Oluf Hartmann was the son of composer Emil Hartmann and the brother of Bodil Neergaard, the lady of Fuglsang Manor, a gathering place for musicians and artists on the Danish island of Lolland. Hartmann died on Sunday, 16 January 1910. By the following Wednesday, Nielsen had completed the draft of his "Andante lamentoso". Perhaps originally written for string quartet, the piece was later adapted by the composer for string orchestra.

The four-minute piece in E♭ minor was first performed by the Gade Quartet at Oluf Hartmann’s funeral on 21 January in the chapel at Holmen’s Cemetery in Copenhagen. By April 1912, Nielsen had adapted it for strings in connection with an Easter concert he conducted at the Church of Our Lady in Copenhagen. He conducted the piece on several other occasions during his lifetime and it was also played at his funeral on 9 October 1931 by his son-in-law Emil Telmányi's chamber orchestra.

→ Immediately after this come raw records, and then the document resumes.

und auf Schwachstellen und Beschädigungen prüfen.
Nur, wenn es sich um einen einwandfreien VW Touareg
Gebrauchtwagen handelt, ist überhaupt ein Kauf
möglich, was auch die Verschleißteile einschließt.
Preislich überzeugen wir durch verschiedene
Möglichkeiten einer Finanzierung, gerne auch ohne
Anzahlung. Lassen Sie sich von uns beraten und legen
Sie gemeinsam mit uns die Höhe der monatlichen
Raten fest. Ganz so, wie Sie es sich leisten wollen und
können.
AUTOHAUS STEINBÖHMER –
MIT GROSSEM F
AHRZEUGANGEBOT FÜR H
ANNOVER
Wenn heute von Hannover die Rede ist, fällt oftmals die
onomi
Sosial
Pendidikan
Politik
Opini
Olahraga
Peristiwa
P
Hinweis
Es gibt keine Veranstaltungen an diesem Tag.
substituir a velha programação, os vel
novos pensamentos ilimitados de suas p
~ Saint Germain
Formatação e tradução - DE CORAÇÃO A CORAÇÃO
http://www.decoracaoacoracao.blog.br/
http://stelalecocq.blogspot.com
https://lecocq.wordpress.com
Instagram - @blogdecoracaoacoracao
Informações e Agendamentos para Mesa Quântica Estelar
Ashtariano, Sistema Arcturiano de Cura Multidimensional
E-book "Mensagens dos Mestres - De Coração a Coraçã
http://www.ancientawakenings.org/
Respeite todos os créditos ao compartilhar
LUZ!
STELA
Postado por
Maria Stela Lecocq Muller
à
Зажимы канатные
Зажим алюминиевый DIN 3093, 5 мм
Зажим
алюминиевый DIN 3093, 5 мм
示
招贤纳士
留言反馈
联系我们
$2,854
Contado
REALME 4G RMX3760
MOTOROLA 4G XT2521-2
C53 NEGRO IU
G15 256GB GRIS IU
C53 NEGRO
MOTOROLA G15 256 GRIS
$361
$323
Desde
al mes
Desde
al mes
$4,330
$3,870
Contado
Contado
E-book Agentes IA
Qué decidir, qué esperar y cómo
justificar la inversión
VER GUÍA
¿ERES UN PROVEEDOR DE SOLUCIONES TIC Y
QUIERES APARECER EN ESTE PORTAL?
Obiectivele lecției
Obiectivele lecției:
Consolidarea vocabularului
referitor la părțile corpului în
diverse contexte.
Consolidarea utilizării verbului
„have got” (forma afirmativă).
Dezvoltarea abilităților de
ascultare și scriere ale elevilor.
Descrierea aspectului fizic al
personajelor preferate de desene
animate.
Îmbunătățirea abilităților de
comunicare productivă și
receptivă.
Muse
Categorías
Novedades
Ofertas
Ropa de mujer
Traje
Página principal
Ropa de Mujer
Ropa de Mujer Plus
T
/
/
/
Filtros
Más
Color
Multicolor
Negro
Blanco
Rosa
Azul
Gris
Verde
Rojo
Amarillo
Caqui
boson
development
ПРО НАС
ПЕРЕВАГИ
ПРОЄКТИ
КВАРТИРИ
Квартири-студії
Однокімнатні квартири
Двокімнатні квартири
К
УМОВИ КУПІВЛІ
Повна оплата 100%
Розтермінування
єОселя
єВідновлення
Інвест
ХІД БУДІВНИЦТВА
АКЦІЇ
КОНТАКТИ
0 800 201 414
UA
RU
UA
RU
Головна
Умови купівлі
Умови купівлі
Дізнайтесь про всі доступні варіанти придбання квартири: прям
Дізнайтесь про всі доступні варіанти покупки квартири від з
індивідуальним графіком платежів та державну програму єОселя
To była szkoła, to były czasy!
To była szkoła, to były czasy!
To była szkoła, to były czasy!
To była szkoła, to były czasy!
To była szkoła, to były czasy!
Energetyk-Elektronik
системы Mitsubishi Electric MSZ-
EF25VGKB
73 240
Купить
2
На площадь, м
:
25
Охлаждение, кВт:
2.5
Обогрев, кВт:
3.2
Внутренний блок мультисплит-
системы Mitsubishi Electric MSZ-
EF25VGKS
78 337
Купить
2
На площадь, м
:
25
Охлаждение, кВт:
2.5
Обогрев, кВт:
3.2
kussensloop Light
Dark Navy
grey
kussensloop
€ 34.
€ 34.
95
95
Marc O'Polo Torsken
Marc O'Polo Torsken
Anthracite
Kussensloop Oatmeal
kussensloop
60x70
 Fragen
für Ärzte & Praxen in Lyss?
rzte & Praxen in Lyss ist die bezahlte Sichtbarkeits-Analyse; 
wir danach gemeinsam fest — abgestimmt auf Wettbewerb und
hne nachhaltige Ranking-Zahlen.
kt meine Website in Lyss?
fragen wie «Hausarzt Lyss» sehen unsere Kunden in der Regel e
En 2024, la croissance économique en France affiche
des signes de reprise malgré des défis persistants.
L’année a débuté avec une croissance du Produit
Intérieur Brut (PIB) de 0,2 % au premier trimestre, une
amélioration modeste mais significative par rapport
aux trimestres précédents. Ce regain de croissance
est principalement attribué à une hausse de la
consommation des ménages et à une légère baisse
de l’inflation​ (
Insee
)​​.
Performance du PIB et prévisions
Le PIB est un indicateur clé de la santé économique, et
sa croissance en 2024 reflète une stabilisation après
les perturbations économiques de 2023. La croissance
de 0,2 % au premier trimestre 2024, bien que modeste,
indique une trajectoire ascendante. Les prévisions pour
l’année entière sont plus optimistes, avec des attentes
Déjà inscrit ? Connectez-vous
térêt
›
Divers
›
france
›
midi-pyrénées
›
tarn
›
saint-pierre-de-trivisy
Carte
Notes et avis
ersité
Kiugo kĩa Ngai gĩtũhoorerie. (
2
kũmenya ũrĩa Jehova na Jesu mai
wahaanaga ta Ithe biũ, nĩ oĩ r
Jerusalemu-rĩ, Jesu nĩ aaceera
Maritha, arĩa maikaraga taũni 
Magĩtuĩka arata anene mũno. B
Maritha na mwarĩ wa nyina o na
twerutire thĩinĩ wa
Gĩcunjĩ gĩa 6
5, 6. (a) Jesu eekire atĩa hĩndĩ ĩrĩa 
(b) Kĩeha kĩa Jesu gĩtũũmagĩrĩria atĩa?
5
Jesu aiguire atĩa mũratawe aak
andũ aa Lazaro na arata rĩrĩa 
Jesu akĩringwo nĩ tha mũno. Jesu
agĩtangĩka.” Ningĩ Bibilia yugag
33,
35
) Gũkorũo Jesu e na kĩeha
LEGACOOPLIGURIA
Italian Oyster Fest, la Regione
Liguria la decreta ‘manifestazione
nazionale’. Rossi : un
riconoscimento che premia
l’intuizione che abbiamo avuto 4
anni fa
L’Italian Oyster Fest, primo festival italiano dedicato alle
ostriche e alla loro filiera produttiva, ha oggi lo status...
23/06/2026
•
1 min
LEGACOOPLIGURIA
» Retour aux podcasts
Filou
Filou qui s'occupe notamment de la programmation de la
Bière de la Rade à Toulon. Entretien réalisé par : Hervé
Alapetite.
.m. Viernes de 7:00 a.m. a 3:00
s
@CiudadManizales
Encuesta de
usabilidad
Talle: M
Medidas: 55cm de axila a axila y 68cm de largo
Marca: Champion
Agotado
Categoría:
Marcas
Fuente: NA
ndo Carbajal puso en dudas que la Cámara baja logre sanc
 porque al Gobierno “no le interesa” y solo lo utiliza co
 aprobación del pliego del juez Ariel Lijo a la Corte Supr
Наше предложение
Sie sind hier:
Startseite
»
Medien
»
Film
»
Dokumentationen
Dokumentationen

The piece has been known under different names. It was first entitled "Andante doloroso" for the concerts in Copenhagen in 1912 and then it became known as "Andante dolorosa (Ved en ung Kunstners Baare)" or "Andante dolorosa (At the Bier of a Young Artist)".

==Music==

Writing in connection with Deutsche Grammophon's recording by the Emerson String Quartet, Anthony Burton writes: "In the dark key of E flat minor, with an initially subdued middle section in D major and a calm major-key ending, it has a poignant intensity quite remarkable for a work of its modest duration".